Impacts the data availability of the chain as nodes maintaining/serving that data will be reduced.

It will be difficult to find peers who will have (and hence serve) historical data in the p2p network (a variation of EIP 4444).
A simple counterargument for this concern is that node operators can rely heavily on snapshots for initial synchronization instead of syncing from scratch.
For querying historical data via RPC, people will move to RPC providers who are incentivized to serve and keep that data.

Disk costs can be reduced/mitigated by moving Freezer db containing historical data to a cheaper storage medium like HDD with a simple configuration change, removing the need for this feature.

Copyright

All copyrights and related rights in this work are waived under CCO 1.0 Universal.

manav2401 · December 21, 2023, 1:34pm

The reference implementation is available as a part of this pull request. Huge shoutout and thanks to external contributor jsvisa for implementing this feature.

n8wb · December 31, 2023, 8:50pm

I agree with this proposal. While it may impact the availability of historical data on the chain, it would allow more people to run their own nodes. 5 TB is a hefty storage requirement, and this will keep increasing. 3.3TB is much more reasonable. A good consumer-grade Samsung SSD is roughly $150/2TB, so an average user would spend ~$300 instead of ~$450 for the storage to have a local bor node. Since 4TB SSDs have become widely available and cheap, they could do it with a single 4TB SDD. (No software RAID!) Of course, this is speculation. However, the benefits of dropping the barriers of entry (and the network benefits) likely outweigh the lower availability of historical data.

web3nodes · March 12, 2024, 5:04pm

I strongly recommend we proceed with this proposal.

pete · March 12, 2024, 5:20pm

App developers often need to operate full nodes, but this is becoming prohibitively expensive and difficult. Running a full node currently requires at least 4TB of storage ($500 on AWS), with daily increases of 20-30GB. Most developers don’t need access to very old blocks. For those rare instances where they do, options include simply not pruning these blocks or using archival nodes.

The concerns about data availability seem misplaced for several reasons. Firstly, syncing a node from the beginning via peer-to-peer is already unfeasible, and developers are advised to use snapshots instead.

Secondly, the trend of blockchain tech, as indicated by EIP-4844 (ephemeral blobs) and EIP-4444 (pruning of state older than a year), favors pruning and off-chain storage of historical data, with the exception being those few who require archival nodes. Ethereum calls it “The Purge” and considers it a very important step to maintain decentralization.

0xVitek · April 4, 2024, 12:10pm

Hi.

The disk space usage data presented in the proposal are missleading and lack information about when the database was pruned.

Here is data for a sentry node that I pruned 45 days ago.
Freshly pruned:

Total datadir: 2.7 TB
Ancient dir: 1.8 TB (67%)

45 days later:

Total datadir: 3.4 TB
Ancient dir: 1.9 TB (55%)

Conclusion: the disk usage can be reduced by 50% by pruning the whole database (including ancient) every 2 months.

PS: Moving ancient to a cheaper storage may seem like a good idea but it is often impossible or complex.
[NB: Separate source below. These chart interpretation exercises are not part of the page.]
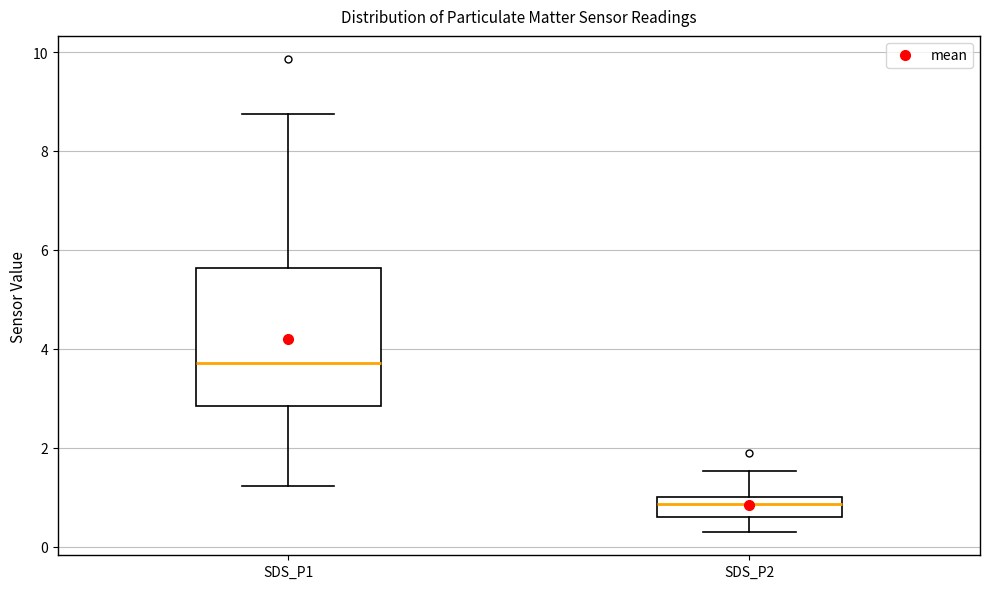

Which box is the tallest, from its lower edge to its upper edge?

SDS_P1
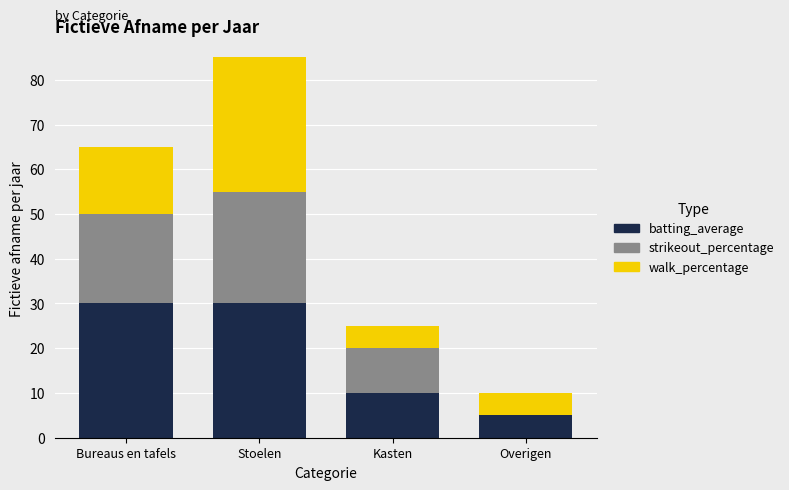

What is the total value across all series at Overigen?

10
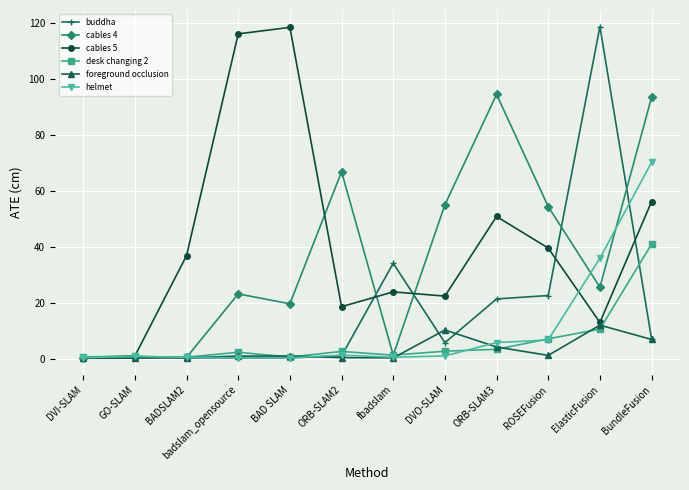

What is the value of the cables 4 point at the 9th from the left?

94.5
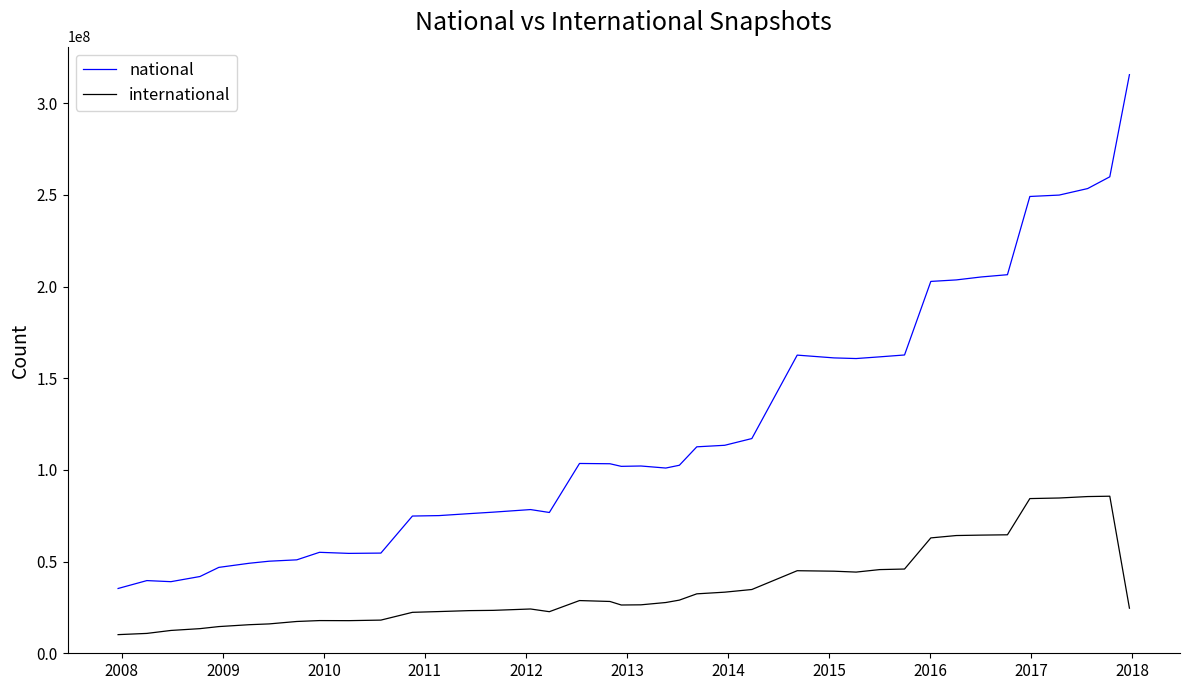

What is the smallest value displayed?

10169022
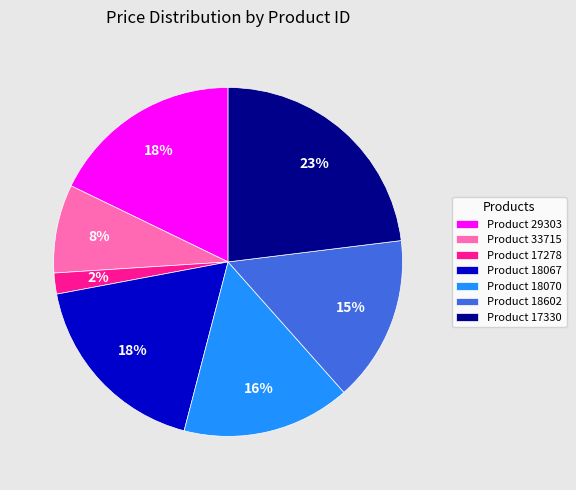

Approximately how many times larger is the value at Product 18070 compared to Product 17278?

8.0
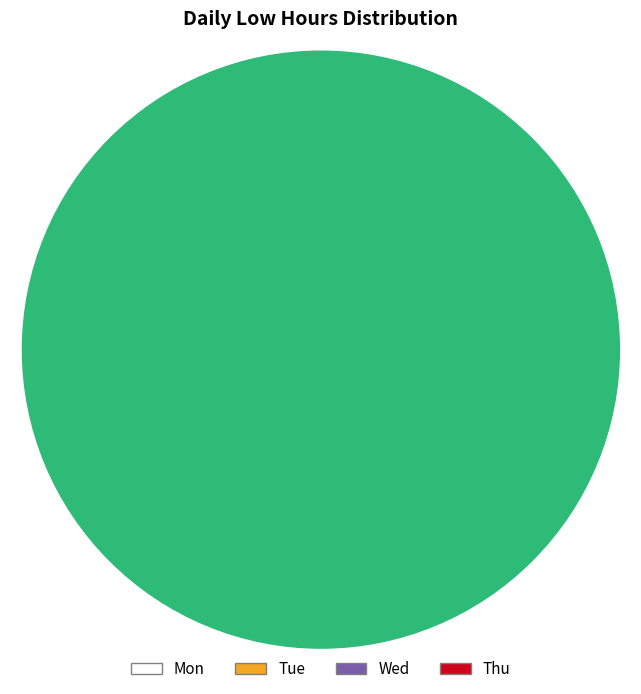

Is there a majority slice in this chart?

No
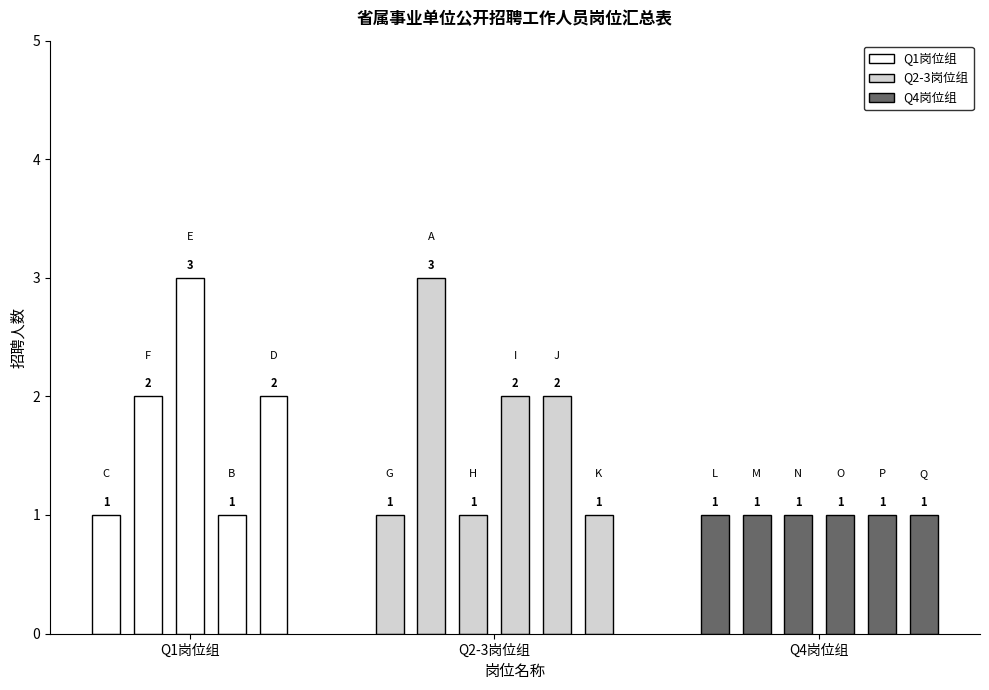

What is the difference between the maximum and minimum values?

2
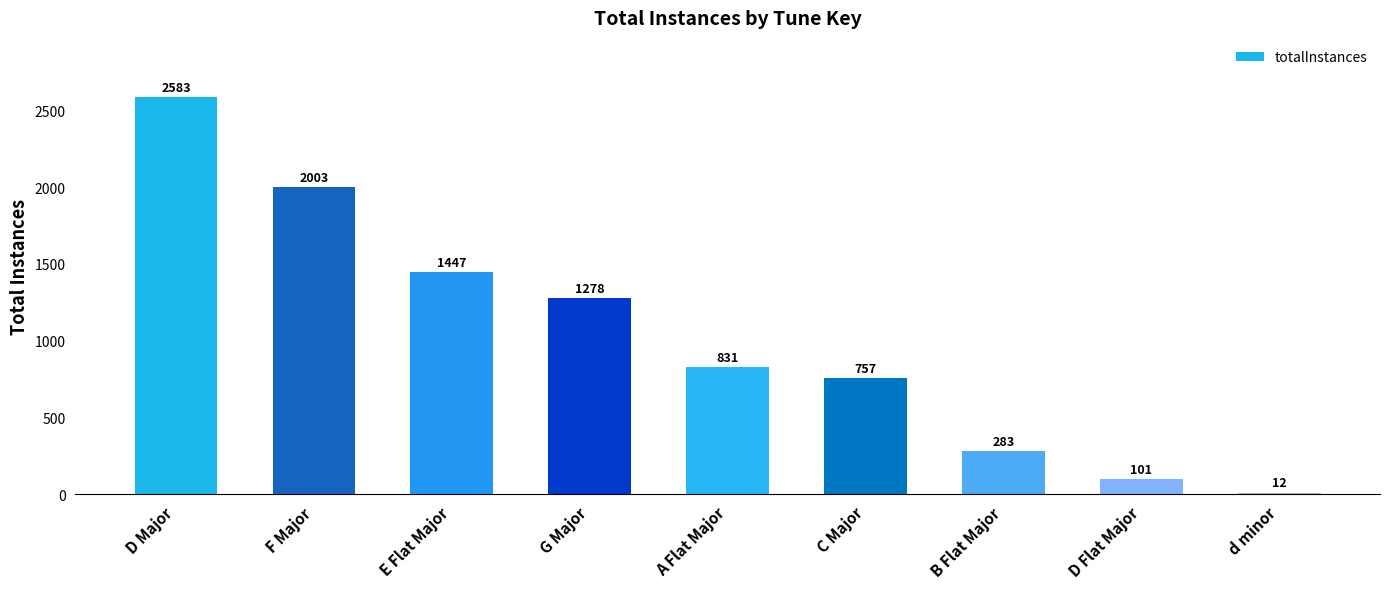

Approximately how many times larger is the value at B Flat Major compared to E Flat Major?

0.2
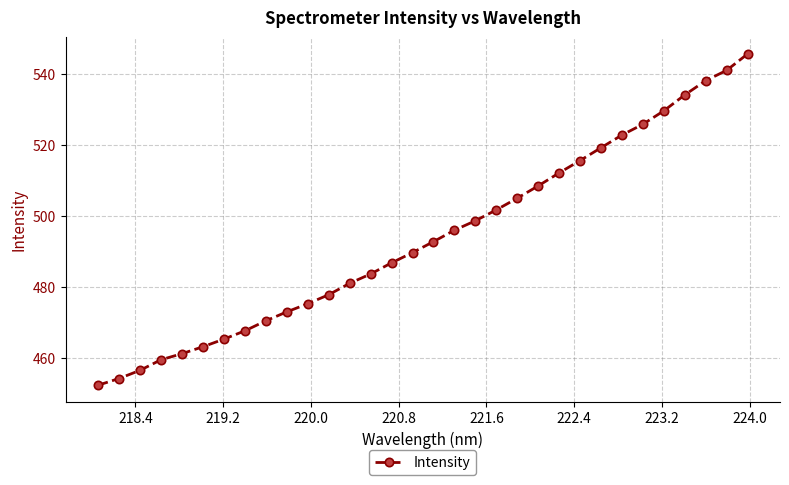

What is the greatest value displayed?

545.7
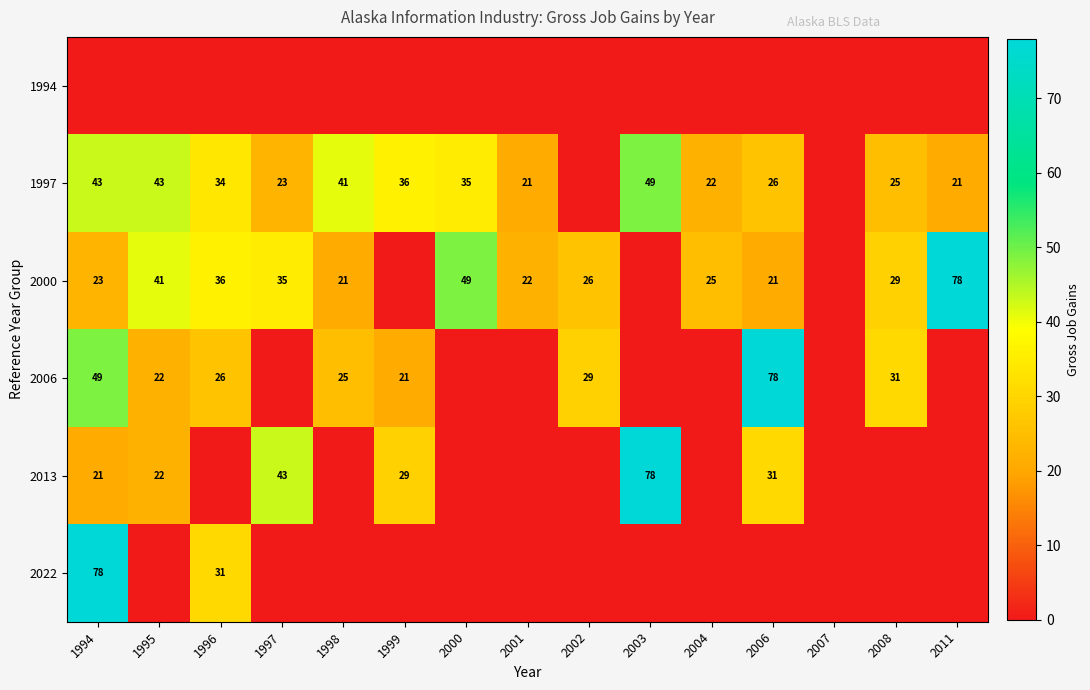

Is it true that 2000 equals 16 at 2000?

False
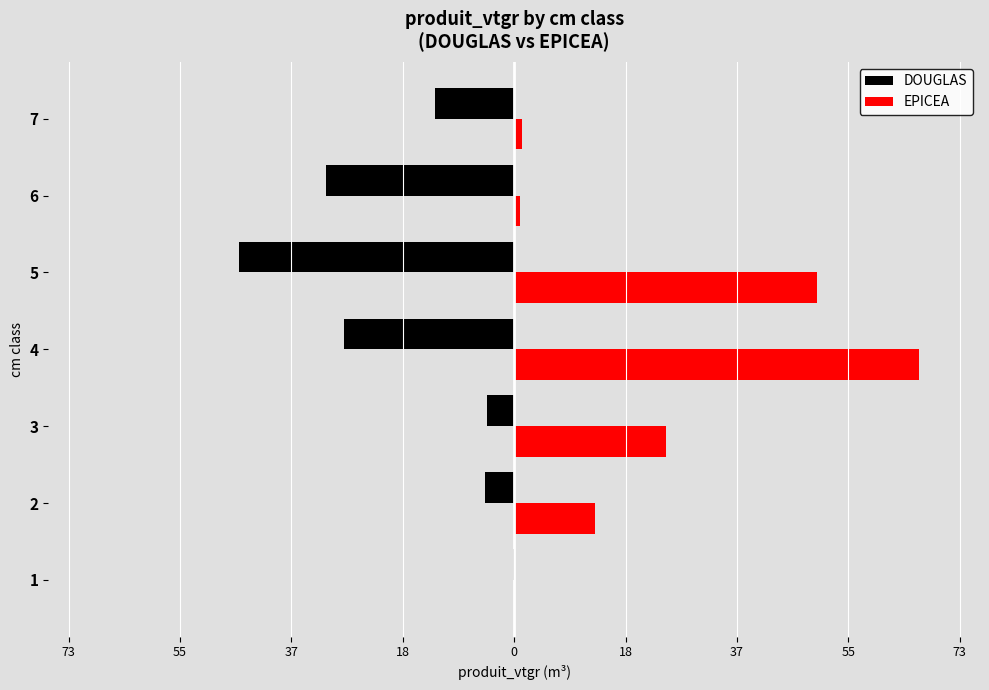

Reading left to right, transcribe all the data shown in this chart.

DOUGLAS: -0.3	-4.8	-4.4	-28.1	-45.3	-31.0	-13.1
EPICEA: 0.2	13.4	25.0	66.7	49.9	1.0	1.3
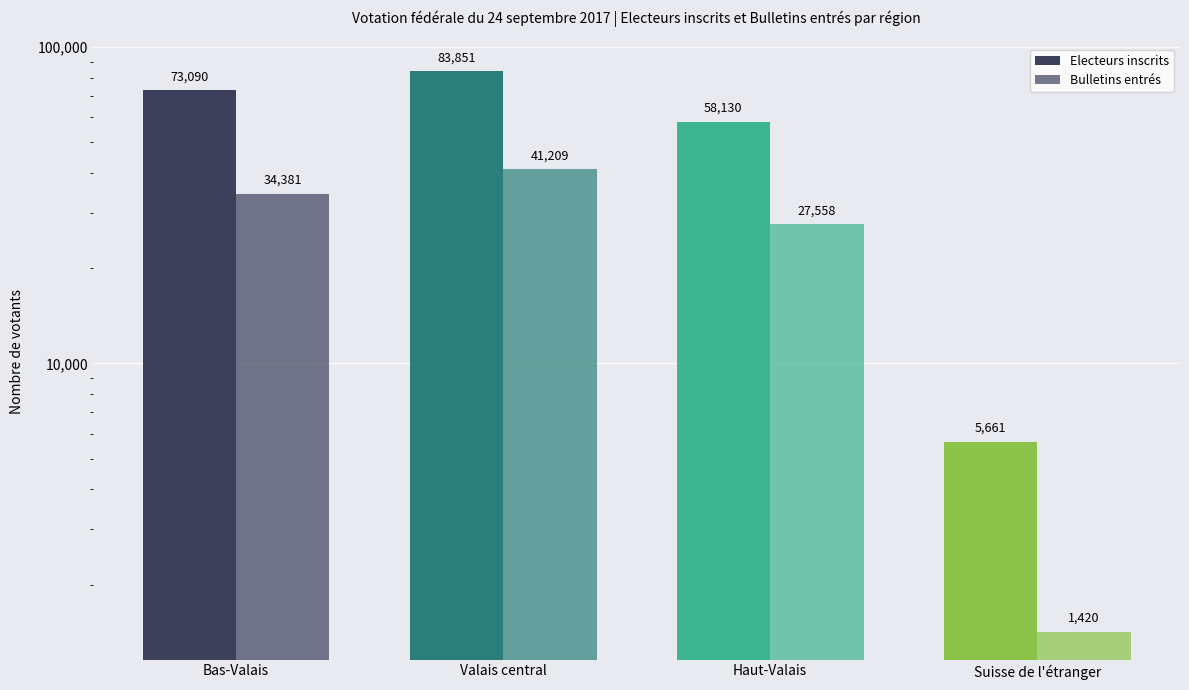

Which series has the largest total across all categories?

Electeurs inscrits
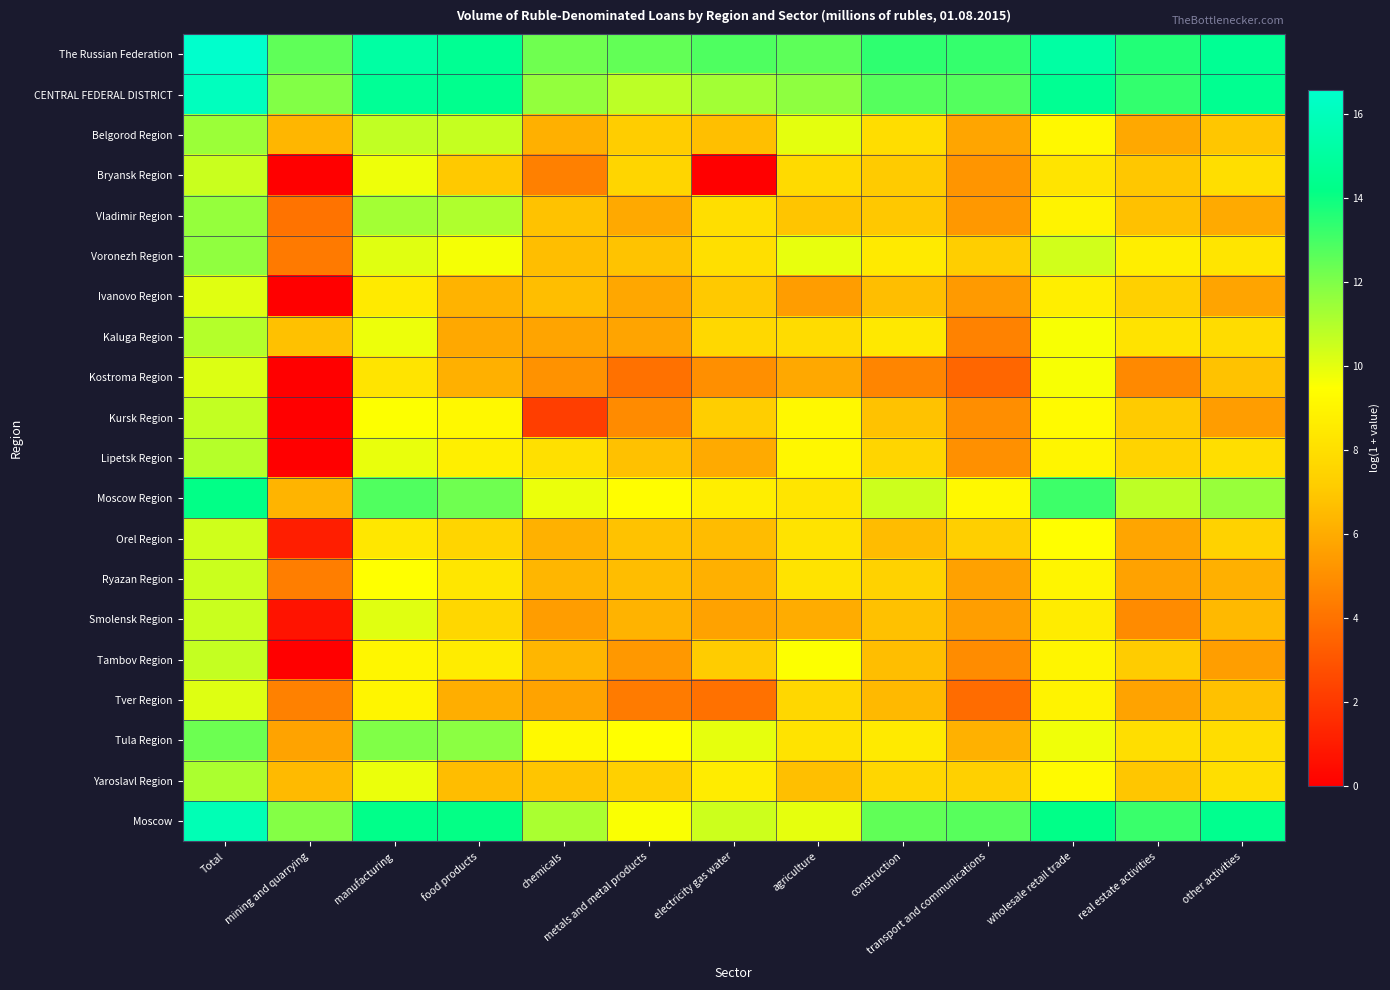

At chemicals, list the series in order from smallest to largest.

Kursk Region, Bryansk Region, Kostroma Region, Smolensk Region, Tver Region, Kaluga Region, Belgorod Region, Orel Region, Tambov Region, Ryazan Region, Ivanovo Region, Voronezh Region, Vladimir Region, Yaroslavl Region, Lipetsk Region, Tula Region, Moscow Region, Moscow, CENTRAL FEDERAL DISTRICT, The Russian Federation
Not every server provider has it as a standard option to add a 4 TB HDD to the server. Configuring this over a network is probably possible but increases complexity in setting up a node.

yorick · May 26, 2024, 12:01pm

For disk space reference, a node configured with Pebble and PBSS no longer needs manual pruning runs and uses:

Total: 2.9 TiB
Ancient: 2.0 TiB

With sufficient time it can be synchronized on a single 4TB drive, but if a snapshot is to be used, a 2x4TB (or 2x3.8TB) is required.

Community providers could start offering a Pebble/PBSS snapshot (alongside or instead of the current Level/Hash) immediately.

It would still be beneficial to be able to prune ancient.